● **Reading passage**
------------------------------

This presentation is part of: E60-1 Public Finance I

The ‘Road' to Successful Economic Development

Jack Pinkowski, Ph.D., H. Wayne Huizenga School of Business & Entrepreneurship, Nova Southeastern University, Carl DeSantis Building, 3301 College Avenue - SBE, Fort Lauderdale, FL 33314

The “Road” to Successful Economic Development

This paper will report on an analysis of government spending on road and transportation improvements and the resulting record of economic development around the world. The research question specifically addresses the needs and opportunities for a country, such as Poland, where the roads and transportation systems are grossly inadequate with respect to a significant contribution to the mobility of trade and resultant development. By studying country-level data sets concerning government spending on transportation infrastructure over the past twenty years, the study will correlate economic development in terms of GDP and FDI to determine the relationship to net economic impact.

For manufacturing-based economies, the road, rail, water-borne, and air transport systems have a direct relationship to moving finished goods to market and raw materials to manufacturing sites.  For service economies, the transportation of workers may be as important if not more important than the mobility system for goods and raw materials. This speaks to mass transit pertaining to jobs and employment. For knowledge-based economies, the mobility of electronic means of transportation is a key ingredient for economic development. This might include the transmittal over the Internet of X-rays or radiographs for skilled medical technicians and medical doctors to analyze, architectural or engineering drawings and calculations, music and literature for review or submission, and other work-products and resources of the creative classes of workers in the 21st century. Speed and band-width are becoming increasingly important; not just the incidence of telephones per household or computer usage itself.

------------------------------

● **Work to complete**
a – Translate this sentence from the abstract on transportation and economic development into Spanish: "For knowledge-based economies, the mobility of electronic means of transportation is a key ingredient for economic development."
b – Summarize the abstract on transportation and economic development in two sentences.
c – Pick up the abstract on transportation and economic development from its last sentence and continue it.

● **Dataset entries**
------------------------------

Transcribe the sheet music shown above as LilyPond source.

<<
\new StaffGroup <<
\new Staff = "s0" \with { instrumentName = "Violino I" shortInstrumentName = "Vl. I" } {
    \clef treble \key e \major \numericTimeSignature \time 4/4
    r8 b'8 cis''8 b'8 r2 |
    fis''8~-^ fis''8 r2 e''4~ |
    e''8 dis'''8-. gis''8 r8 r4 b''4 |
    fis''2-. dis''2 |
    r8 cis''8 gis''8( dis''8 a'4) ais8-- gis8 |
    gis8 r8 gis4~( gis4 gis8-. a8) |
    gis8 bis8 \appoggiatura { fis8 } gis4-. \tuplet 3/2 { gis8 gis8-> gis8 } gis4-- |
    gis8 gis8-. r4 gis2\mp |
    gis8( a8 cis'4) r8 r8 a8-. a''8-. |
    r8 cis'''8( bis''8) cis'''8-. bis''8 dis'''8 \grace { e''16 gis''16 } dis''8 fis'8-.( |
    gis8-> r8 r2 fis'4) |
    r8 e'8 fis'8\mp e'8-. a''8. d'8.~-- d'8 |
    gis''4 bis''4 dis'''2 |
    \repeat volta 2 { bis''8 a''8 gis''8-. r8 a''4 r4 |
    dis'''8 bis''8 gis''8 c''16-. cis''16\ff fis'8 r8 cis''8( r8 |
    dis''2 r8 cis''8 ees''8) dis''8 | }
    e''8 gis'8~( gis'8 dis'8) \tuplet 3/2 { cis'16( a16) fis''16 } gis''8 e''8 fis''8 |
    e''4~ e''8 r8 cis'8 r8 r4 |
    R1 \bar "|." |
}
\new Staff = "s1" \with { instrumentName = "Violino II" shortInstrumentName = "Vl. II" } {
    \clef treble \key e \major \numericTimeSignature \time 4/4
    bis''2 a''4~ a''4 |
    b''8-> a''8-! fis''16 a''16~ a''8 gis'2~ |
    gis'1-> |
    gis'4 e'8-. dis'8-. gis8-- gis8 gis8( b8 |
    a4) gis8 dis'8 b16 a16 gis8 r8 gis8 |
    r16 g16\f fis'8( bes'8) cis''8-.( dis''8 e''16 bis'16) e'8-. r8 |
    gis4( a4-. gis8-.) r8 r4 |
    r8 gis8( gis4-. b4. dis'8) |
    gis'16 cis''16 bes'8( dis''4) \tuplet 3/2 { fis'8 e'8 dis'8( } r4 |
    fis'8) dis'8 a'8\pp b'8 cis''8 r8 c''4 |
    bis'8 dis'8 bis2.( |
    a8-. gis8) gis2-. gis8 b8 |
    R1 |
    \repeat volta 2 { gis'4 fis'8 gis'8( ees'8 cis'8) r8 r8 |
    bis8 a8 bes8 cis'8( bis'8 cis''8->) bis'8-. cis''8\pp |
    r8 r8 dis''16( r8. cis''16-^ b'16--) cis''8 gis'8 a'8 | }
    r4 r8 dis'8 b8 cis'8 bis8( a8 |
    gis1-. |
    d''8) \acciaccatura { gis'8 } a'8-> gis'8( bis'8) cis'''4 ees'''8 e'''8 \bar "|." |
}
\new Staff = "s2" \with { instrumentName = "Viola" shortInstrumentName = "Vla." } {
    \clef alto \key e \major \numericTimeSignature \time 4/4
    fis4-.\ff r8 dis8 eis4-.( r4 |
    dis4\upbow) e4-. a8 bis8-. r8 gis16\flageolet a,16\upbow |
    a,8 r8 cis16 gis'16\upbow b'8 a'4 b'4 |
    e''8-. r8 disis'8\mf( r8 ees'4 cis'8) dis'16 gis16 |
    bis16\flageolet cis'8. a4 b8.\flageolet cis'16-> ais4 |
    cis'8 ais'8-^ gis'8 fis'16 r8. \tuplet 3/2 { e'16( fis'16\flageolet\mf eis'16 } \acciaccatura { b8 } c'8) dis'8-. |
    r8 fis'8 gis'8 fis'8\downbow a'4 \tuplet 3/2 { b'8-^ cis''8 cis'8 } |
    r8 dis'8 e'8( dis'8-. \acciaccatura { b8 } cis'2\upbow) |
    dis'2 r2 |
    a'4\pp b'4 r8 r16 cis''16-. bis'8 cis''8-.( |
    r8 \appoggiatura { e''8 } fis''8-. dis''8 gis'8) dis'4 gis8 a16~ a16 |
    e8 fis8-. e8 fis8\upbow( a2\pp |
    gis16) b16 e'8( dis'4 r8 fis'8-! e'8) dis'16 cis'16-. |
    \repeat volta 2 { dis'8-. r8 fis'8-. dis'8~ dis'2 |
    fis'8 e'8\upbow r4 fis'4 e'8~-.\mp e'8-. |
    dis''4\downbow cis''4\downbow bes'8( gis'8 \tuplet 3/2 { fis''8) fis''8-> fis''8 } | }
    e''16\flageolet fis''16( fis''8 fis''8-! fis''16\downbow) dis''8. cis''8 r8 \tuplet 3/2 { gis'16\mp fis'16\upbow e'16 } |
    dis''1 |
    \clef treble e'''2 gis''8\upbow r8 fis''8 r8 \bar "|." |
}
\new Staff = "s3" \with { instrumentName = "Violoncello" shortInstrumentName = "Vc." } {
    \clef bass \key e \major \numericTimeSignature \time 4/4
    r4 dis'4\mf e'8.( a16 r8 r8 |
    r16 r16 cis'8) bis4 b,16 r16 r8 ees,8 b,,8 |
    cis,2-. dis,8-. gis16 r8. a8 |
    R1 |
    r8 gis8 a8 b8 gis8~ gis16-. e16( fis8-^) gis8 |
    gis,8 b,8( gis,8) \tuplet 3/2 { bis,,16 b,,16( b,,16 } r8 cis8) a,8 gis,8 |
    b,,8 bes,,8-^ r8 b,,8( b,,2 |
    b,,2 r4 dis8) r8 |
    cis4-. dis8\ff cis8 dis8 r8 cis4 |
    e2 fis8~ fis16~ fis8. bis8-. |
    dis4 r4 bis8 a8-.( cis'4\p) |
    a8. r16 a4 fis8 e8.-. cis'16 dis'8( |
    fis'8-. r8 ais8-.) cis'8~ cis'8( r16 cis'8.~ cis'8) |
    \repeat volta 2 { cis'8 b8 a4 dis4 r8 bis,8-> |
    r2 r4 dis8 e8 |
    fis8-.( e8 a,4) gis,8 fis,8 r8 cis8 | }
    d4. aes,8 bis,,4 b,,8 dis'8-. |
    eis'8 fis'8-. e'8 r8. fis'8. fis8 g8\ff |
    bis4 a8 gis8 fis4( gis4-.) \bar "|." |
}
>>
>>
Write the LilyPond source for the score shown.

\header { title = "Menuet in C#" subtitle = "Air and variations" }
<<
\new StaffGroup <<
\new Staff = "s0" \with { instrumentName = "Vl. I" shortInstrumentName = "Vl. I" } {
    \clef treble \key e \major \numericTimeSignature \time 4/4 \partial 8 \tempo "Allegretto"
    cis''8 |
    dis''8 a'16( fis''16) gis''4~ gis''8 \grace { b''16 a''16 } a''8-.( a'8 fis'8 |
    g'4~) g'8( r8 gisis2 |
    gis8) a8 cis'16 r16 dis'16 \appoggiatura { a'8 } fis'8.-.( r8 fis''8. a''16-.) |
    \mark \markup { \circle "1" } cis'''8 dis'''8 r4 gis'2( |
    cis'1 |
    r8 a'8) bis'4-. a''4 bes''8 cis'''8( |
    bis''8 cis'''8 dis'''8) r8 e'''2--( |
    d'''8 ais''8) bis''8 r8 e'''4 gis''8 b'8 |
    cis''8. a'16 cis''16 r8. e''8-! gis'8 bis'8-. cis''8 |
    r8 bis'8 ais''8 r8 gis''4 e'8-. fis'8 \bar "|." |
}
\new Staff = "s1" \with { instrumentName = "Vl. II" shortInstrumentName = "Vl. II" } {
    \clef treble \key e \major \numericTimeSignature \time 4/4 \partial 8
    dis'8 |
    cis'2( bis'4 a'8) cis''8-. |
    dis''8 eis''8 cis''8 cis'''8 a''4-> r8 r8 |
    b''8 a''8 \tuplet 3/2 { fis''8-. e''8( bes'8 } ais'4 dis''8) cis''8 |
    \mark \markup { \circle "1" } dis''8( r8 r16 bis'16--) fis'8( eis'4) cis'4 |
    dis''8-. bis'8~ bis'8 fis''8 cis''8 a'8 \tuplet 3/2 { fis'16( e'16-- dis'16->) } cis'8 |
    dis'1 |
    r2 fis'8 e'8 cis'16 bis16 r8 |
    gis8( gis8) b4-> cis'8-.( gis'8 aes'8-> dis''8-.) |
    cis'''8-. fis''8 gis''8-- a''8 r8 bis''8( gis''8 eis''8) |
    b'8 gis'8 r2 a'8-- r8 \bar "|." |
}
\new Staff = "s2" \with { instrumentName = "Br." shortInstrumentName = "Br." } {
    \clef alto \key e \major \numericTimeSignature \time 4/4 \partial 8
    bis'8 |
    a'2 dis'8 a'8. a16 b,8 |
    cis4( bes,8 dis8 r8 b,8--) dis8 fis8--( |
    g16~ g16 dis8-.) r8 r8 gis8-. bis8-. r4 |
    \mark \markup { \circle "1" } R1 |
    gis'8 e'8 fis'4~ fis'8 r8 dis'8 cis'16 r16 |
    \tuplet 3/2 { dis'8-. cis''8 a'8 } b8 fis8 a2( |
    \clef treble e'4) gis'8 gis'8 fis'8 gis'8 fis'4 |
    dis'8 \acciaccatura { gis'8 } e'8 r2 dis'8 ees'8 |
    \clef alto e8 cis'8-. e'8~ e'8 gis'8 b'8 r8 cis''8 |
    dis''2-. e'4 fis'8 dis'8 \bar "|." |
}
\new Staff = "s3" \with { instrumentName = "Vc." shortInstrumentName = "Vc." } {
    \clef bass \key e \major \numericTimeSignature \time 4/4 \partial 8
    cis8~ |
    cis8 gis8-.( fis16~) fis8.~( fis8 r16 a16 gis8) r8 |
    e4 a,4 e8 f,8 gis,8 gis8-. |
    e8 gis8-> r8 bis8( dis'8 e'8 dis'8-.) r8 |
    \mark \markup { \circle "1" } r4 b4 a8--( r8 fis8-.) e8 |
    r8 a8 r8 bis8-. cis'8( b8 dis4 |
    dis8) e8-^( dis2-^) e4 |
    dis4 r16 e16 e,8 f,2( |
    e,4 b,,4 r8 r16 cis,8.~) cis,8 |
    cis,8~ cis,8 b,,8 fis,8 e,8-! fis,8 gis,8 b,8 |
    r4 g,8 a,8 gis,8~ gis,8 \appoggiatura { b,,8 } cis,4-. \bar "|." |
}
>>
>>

------------------------------

● **Answers to the exercises**
a – Para las economías basadas en el conocimiento, la movilidad de los medios electrónicos de transporte es un ingrediente clave para el desarrollo económico.

b – The paper analyzes government spending on road and transportation improvements over the past twenty years and correlates it with economic development, measured by GDP and FDI, with attention to countries such as Poland whose transportation systems are grossly inadequate. It notes that the transportation that matters differs by economy: moving goods and raw materials for manufacturing, moving workers for service economies, and fast, high-bandwidth electronic transmission for knowledge-based economies.

c –
Yet the question of where a country should make major investments in infrastructure, where funds are limited, has not been analyzed sufficiently to inform decision-making specifically related to such topics of mobility. This paper will attempt to produce input-output metrics related to road-infrastructure investment, railroad transportation and local mass transit upgrades, and Internet, wireless and electronic communications including telephony and data transfer capacity to resulting economic development, job growth, countries’ gross domestic product, and attractiveness’ to direct foreign investment. It will focus on Eastern Europe as an opportunity frontier, the European Union as a funder and facilitator of development through investment, and other developing countries in comparison with the United States as comparison case studies.